<<<<

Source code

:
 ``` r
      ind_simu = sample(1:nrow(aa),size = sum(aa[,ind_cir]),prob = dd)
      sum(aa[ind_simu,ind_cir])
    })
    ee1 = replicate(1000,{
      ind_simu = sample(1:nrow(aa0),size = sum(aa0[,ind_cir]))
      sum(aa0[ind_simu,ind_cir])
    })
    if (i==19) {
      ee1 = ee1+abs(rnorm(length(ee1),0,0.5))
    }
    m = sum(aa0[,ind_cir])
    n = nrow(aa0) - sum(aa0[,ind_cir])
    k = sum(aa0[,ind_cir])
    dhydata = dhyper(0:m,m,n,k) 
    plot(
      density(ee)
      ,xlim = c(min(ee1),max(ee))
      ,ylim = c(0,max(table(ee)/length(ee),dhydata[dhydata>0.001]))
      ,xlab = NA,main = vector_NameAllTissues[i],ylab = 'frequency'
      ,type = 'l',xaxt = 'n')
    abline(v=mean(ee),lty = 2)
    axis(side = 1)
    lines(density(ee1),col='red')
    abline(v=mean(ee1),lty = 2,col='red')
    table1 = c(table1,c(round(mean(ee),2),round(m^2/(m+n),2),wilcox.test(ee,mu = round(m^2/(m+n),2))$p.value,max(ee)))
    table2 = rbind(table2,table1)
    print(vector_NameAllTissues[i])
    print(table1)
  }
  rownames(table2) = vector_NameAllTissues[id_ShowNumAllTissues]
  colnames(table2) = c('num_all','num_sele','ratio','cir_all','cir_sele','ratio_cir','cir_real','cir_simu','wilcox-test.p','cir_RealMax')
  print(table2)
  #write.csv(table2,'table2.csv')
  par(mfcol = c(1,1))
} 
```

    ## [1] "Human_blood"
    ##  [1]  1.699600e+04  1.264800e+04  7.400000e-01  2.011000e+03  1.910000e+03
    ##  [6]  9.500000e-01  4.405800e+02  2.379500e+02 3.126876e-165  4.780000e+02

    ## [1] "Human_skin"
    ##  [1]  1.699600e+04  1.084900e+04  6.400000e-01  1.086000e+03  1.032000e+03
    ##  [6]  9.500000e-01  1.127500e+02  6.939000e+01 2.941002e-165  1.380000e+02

>>>>

**Required work**
Determine the number of lines in the listing that contain the string "test". Write that number and nothing else.

**Exercise solution**
2